Entries taken from a collection
Content starts
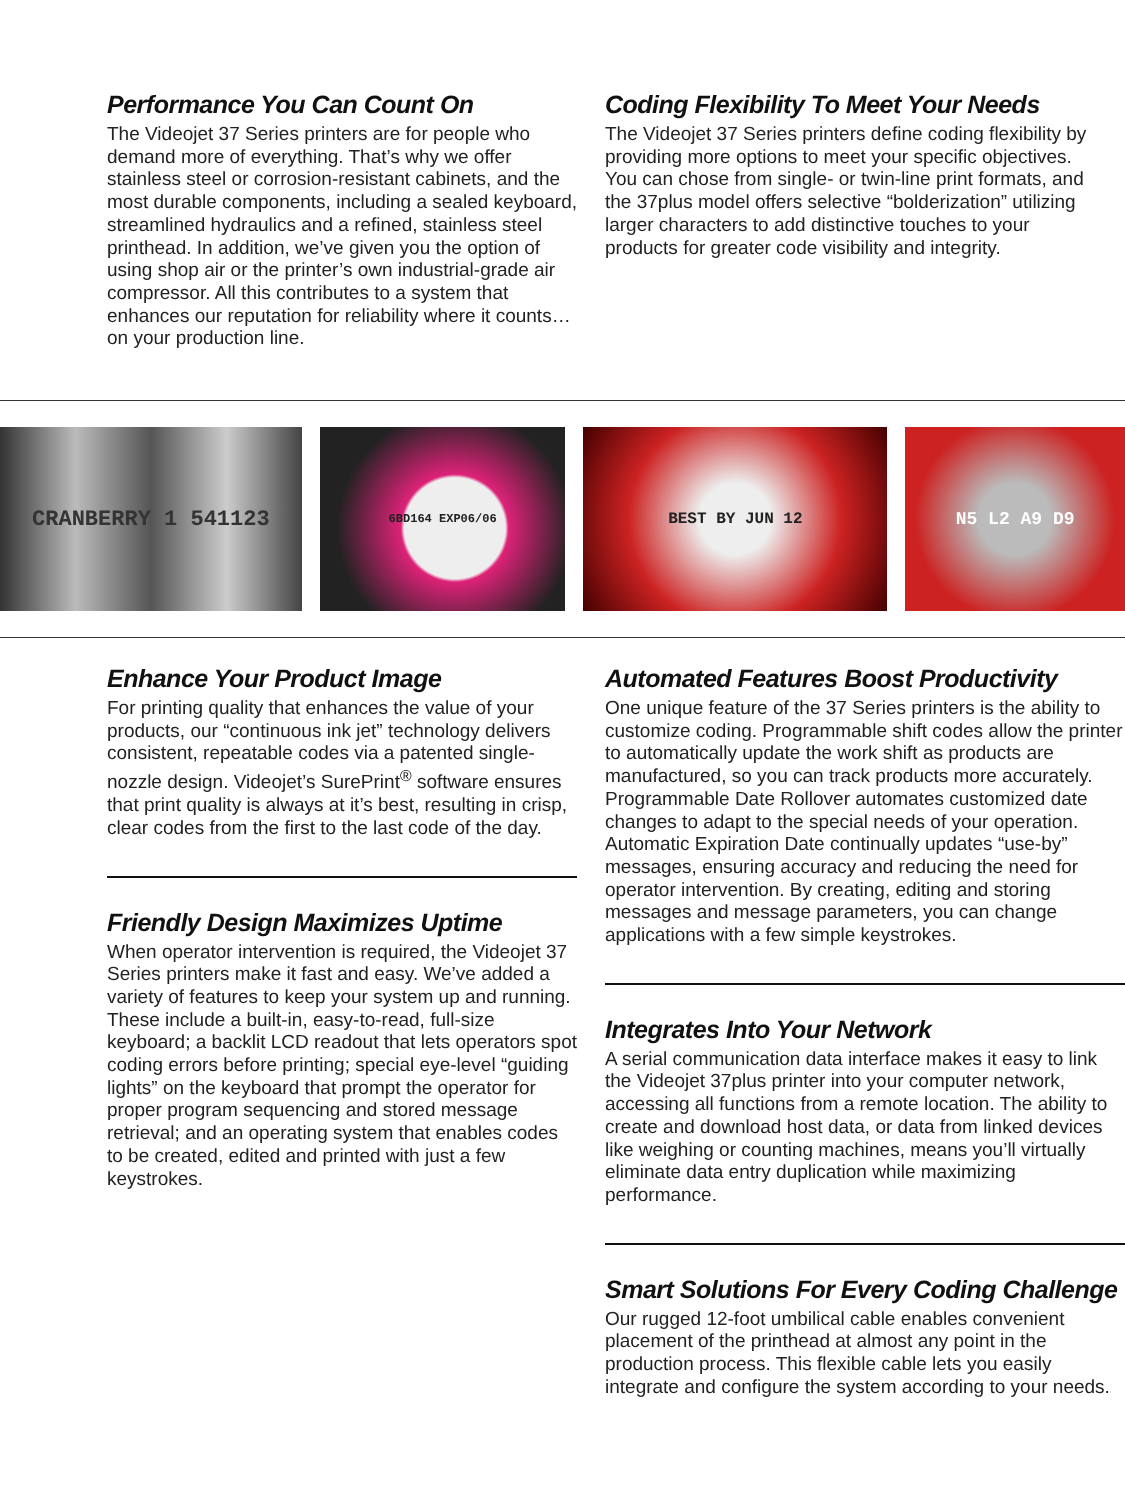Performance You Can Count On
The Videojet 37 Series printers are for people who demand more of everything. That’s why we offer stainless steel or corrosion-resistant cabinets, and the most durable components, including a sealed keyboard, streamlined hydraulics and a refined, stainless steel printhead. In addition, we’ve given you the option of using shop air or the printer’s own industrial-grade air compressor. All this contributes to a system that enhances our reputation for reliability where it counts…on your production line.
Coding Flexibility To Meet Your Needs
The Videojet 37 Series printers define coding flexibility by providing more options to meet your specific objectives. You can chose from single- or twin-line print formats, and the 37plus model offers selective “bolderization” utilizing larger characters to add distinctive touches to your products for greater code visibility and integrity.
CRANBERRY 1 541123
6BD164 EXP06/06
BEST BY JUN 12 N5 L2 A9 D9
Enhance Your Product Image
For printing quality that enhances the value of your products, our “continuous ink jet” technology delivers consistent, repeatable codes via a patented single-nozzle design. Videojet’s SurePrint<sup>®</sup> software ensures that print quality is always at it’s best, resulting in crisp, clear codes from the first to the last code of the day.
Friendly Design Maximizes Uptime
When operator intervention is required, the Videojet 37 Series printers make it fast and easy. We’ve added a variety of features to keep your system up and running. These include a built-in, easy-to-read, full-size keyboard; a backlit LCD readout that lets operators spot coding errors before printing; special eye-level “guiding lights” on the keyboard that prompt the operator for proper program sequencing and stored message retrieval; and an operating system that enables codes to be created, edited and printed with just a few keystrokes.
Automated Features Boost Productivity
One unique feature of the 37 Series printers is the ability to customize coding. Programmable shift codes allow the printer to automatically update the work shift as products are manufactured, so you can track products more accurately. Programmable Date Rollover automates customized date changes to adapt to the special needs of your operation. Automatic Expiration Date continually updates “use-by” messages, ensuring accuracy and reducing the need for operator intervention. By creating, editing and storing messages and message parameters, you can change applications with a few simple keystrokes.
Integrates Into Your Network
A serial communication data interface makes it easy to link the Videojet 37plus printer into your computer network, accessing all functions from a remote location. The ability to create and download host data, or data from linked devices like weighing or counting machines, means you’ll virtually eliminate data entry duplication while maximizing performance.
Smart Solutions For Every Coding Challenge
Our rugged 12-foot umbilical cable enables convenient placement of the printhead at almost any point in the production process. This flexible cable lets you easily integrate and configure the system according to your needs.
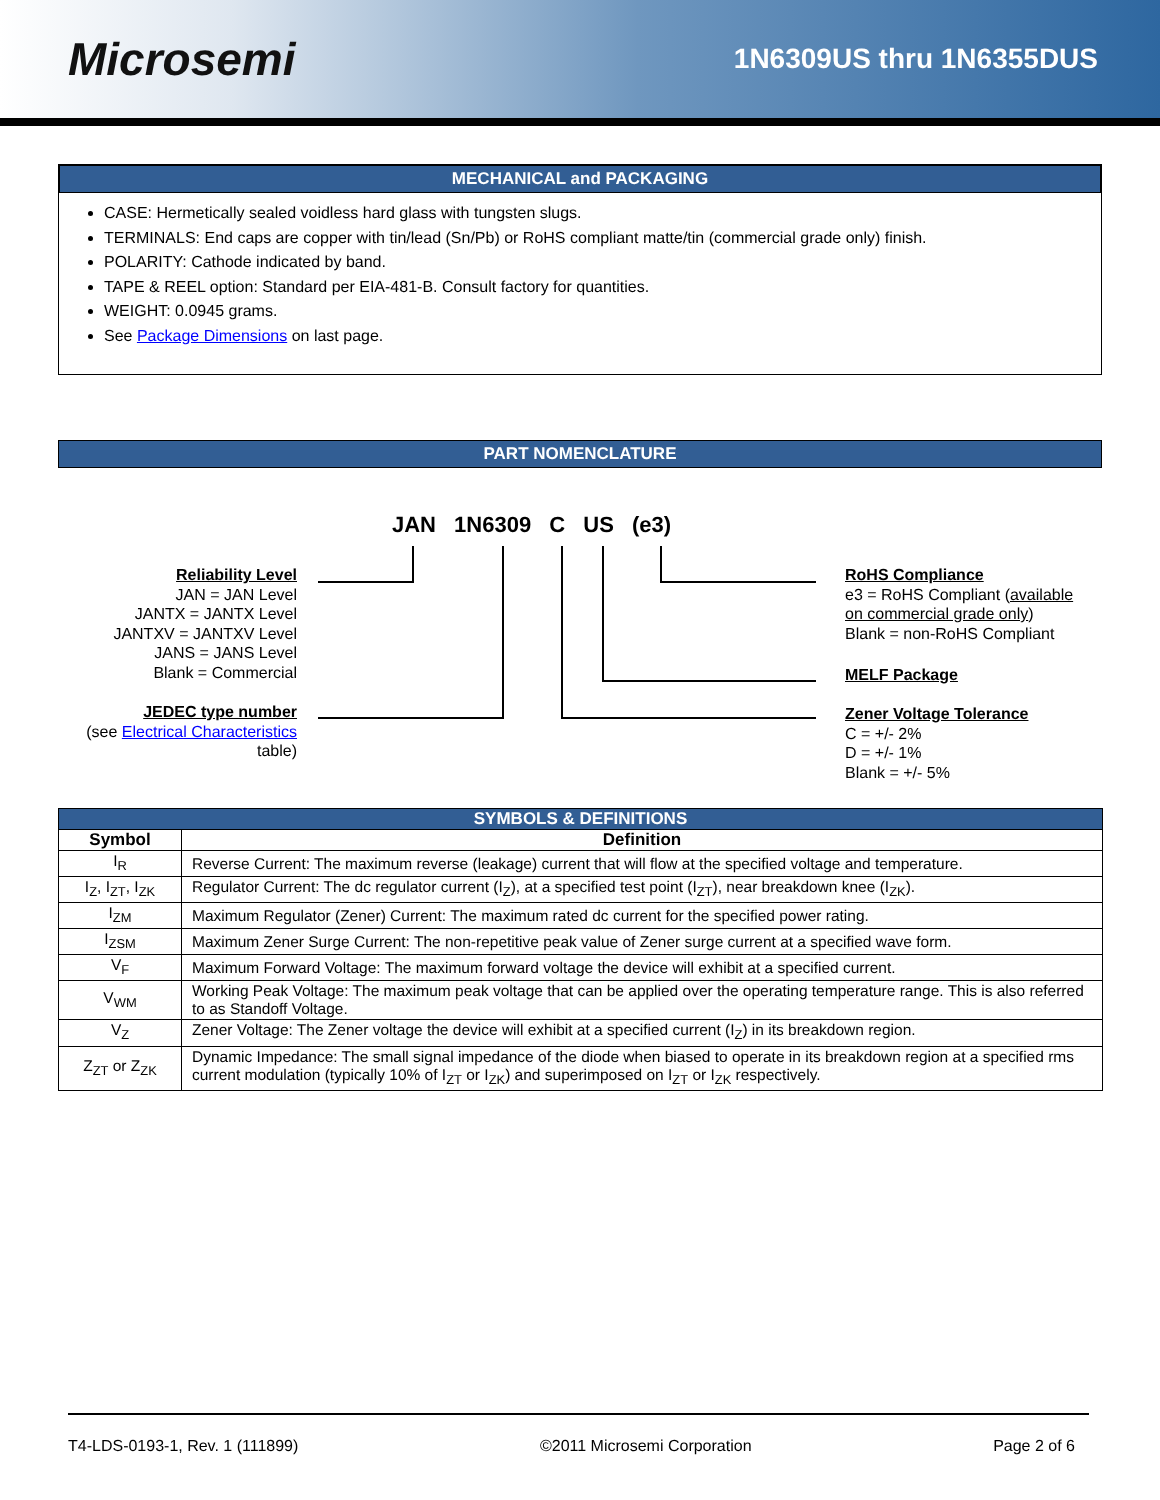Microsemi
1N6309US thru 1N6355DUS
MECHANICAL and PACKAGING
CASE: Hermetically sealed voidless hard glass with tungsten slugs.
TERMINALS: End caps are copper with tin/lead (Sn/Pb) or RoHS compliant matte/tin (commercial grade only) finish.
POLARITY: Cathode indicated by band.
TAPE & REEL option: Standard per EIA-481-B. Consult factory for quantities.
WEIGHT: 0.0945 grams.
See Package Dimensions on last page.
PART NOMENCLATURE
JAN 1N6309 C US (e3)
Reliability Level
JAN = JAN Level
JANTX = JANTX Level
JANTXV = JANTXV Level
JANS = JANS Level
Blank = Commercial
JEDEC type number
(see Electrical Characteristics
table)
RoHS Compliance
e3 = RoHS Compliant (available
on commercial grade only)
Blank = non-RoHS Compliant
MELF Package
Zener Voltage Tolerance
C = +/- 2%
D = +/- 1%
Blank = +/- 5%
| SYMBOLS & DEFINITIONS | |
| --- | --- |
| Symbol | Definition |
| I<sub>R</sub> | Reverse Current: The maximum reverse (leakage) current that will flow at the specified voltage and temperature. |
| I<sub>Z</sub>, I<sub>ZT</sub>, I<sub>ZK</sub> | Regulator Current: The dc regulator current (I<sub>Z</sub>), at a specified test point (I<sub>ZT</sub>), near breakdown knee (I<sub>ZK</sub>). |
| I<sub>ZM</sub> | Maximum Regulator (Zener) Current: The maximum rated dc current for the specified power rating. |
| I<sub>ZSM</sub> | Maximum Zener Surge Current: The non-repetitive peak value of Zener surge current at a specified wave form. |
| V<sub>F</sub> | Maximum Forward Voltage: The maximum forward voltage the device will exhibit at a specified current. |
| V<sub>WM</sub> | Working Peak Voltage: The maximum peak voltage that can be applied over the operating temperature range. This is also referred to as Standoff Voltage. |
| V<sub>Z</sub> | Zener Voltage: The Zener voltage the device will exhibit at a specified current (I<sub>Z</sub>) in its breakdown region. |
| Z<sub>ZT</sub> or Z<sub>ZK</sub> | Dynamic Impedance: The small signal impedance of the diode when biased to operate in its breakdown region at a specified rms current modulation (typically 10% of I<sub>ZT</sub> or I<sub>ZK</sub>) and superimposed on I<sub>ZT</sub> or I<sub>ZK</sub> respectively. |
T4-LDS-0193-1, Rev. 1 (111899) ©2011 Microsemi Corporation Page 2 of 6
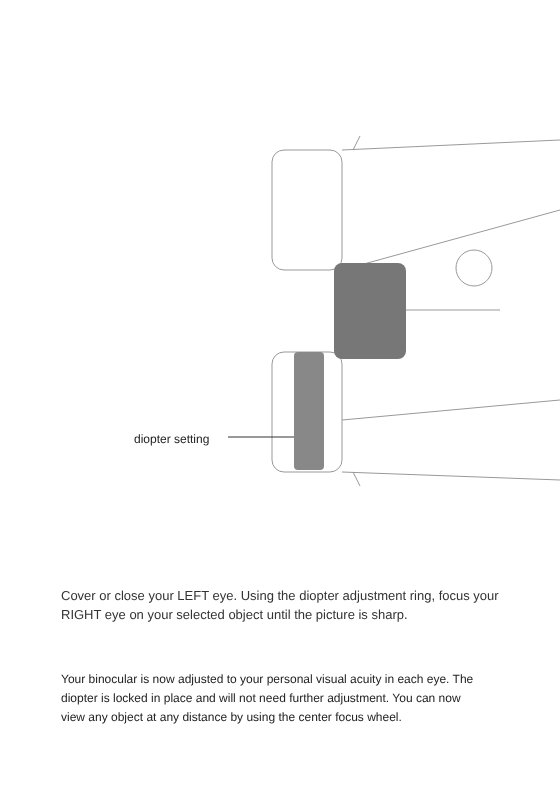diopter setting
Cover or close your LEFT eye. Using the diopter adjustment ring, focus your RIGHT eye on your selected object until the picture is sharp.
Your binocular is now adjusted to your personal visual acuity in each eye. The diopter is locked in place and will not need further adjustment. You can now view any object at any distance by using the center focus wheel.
Content ends
## What you are asked to do
Look above for the line holding "and temperature. |" and the line holding "Standoff Voltage. |", then output exactly those two lines and every line between them, nothing more.

## Task output
| I<sub>R</sub> | Reverse Current: The maximum reverse (leakage) current that will flow at the specified voltage and temperature. |
| I<sub>Z</sub>, I<sub>ZT</sub>, I<sub>ZK</sub> | Regulator Current: The dc regulator current (I<sub>Z</sub>), at a specified test point (I<sub>ZT</sub>), near breakdown knee (I<sub>ZK</sub>). |
| I<sub>ZM</sub> | Maximum Regulator (Zener) Current: The maximum rated dc current for the specified power rating. |
| I<sub>ZSM</sub> | Maximum Zener Surge Current: The non-repetitive peak value of Zener surge current at a specified wave form. |
| V<sub>F</sub> | Maximum Forward Voltage: The maximum forward voltage the device will exhibit at a specified current. |
| V<sub>WM</sub> | Working Peak Voltage: The maximum peak voltage that can be applied over the operating temperature range. This is also referred to as Standoff Voltage. |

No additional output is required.